A National Guard Special Forces Soldier fired by the U.S. Postal Service for “excessive absence due to military service” has won a court decision that could mean more than $1 million in back pay and a new job.

Sergeant Maj. Richard Erickson, 47, of Ft. Myers, Fla., was fired from the Postal Service 11 years ago while in training at Camp Blanding, Fla. On Feb. 28 a federal appeals court reversed the federal Merit Systems Protection Board’s finding that the Postal Service could fire Erickson for abandoning his job. The court also overturned the MSPB’s ruling that the Uniformed Services Employment and Reemployment Rights — the federal law that safeguards reservists’ civilian jobs while they’re on active duty — didn’t apply in Erickson’s case.

“Honestly, it’s been a very hard road,” Erickson said during an interview with “I had to be separated from my family when serving, and when I was home I didn’t have a job. For 11 years I had to fight for my rights.”

Erickson first joined the Army when he was 19. After three years active duty he entered the Army Reserves, and when Desert Storm came along he went over to the National Guard and Special Forces. “That’s when things went wrong with the post office,” he said, adding that SF training required him to be away from his job more often than he’d been previously.

At one point a human resources official called him at Camp Blanding, Fla., where he was at training, to talk about his postal career and ask him what his intentions were.

“My client said that when he got out he’d be returning to work,” Tully said. But the war on terror put the post office job on the back-burner.

“Then 9/11 hit and he’s one of those guys riding on a horse in Afghanistan,” Tully said. Erickson served with the 3rd Special Forces Battalion, 20th Special Forces Group. He earned the Bronze Star for Valor, the Army Commendation Medal for Valor and the Purple Heart, Tully said.

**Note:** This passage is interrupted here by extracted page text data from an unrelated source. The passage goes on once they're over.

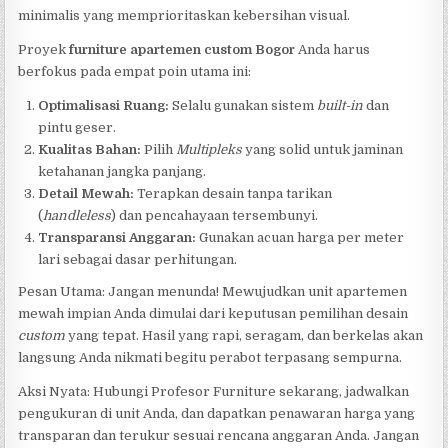
minimalis yang memprioritaskan kebersihan visual.
Proyek
furniture apartemen custom Bogor
Anda harus
berfokus pada empat poin utama ini:
Optimalisasi Ruang:
Selalu gunakan sistem
built-in
dan
pintu geser.
Kualitas Bahan:
Pilih
Multipleks
yang solid untuk jaminan
ketahanan jangka panjang.
Detail Mewah:
Terapkan desain tanpa tarikan
(
handleless
) dan pencahayaan tersembunyi.
Transparansi Anggaran:
Gunakan acuan harga per meter
lari sebagai dasar perhitungan.
Pesan Utama: Jangan menunda! Mewujudkan unit apartemen
mewah impian Anda dimulai dari keputusan pemilihan desain
custom
yang tepat. Hasil yang rapi, seragam, dan berkelas akan
langsung Anda nikmati begitu perabot terpasang sempurna.
Aksi Nyata: Hubungi Profesor Furniture sekarang, jadwalkan
pengukuran di unit Anda, dan dapatkan penawaran harga yang
transparan dan terukur sesuai rencana anggaran Anda. Jangan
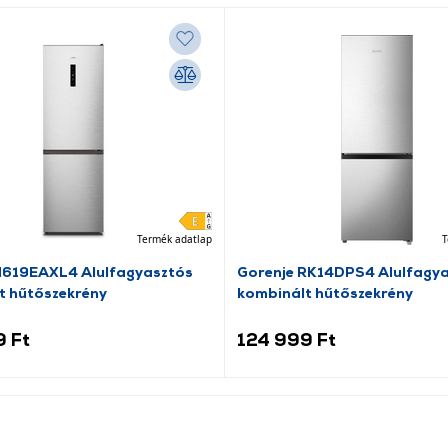
Termék adatlap
T
N619EAXL4 Alulfagyasztós
Gorenje RK14DPS4 Alulfagy
t hűtőszekrény
kombinált hűtőszekrény
9 Ft
124 999 Ft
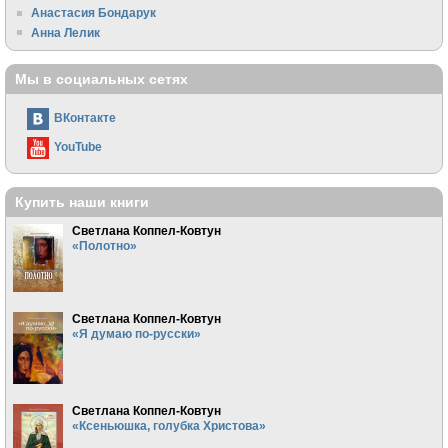
Анастасия Бондарук
Анна Лелик
Мы в социальных сетях
ВКонтакте
YouTube
Купить наши книги
Светлана Коппел-Ковтун
«Полотно»
Светлана Коппел-Ковтун
«Я думаю по-русски»
Светлана Коппел-Ковтун
«Ксеньюшка, голубка Христова»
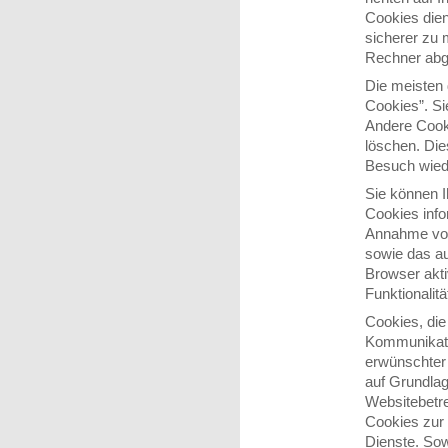
Cookies dien
sicherer zu 
Rechner abge
Die meisten
Cookies”. S
Andere Cooki
löschen. Di
Besuch wied
Sie können I
Cookies info
Annahme von 
sowie das a
Browser akti
Funktionalit
Cookies, die
Kommunikatio
erwünschter
auf Grundlag
Websitebetre
Cookies zur 
Dienste. Sow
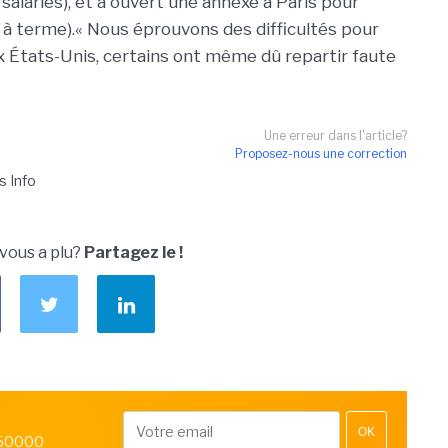
salariés), et a ouvert une annexe à Paris pour
 à terme).« Nous éprouvons des difficultés pour
x États-Unis, certains ont même dû repartir faute
Une erreur dans l'article?
Proposez-nous une correction
s Info
 vous a plu?
Partagez le !
OK
 50000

Erickson’s lawyer Mathew Tully said the Postal Service’s Fort Myers Processing and Distribution Center notified Erickson of his termination with a letter mailed to his home in 2000, but the Soldier didn’t discover he’d been fired until he left the Army in 2005 and called his old workplace. “The post office said, ‘sorry, buddy, we fired you back in 2000,’ ” Tully said.

Erickson subsequently continued to drill with the National Guard while fighting to get his job back under USERRA. Since then the Merit System Protection Board has twice ruled that Erickson did not qualify for USERRA protections.

In one instance the board concluded he was fired for leaving his job and not because of military service. It also agreed with the Postal Service that Erickson exempted himself from the protections of USERRA by serving more than five years of active duty.

Tully said his client served less than five years because training periods don’t count against the limit.

As a result of the federal court ruling on March 1 Tully is resubmitting the case to the Merit System Protection Board, and he believes the board will order the Postal Service to reemploy Erickson with back pay and benefits approaching $1 million.

“This is a man who spent years away from his family so that he could protect and serve his country,” Tully said. “It is an absolute disgrace that [he] had to endure such hardships.”

The post office intends to offer Erikson the same job he held in 2000 — distribution clerk at the processing and distribution center — but Tully wants the employer to factor in the advancement his client would have received in the intervening years. If they don’t get a satisfactory deal, the next court fight will be over damages, Tully said.

For his part, Erickson said he’s confident that he could tackle any management job the postal service offers. “You give me something to do and I’ll get it done for you,” he said.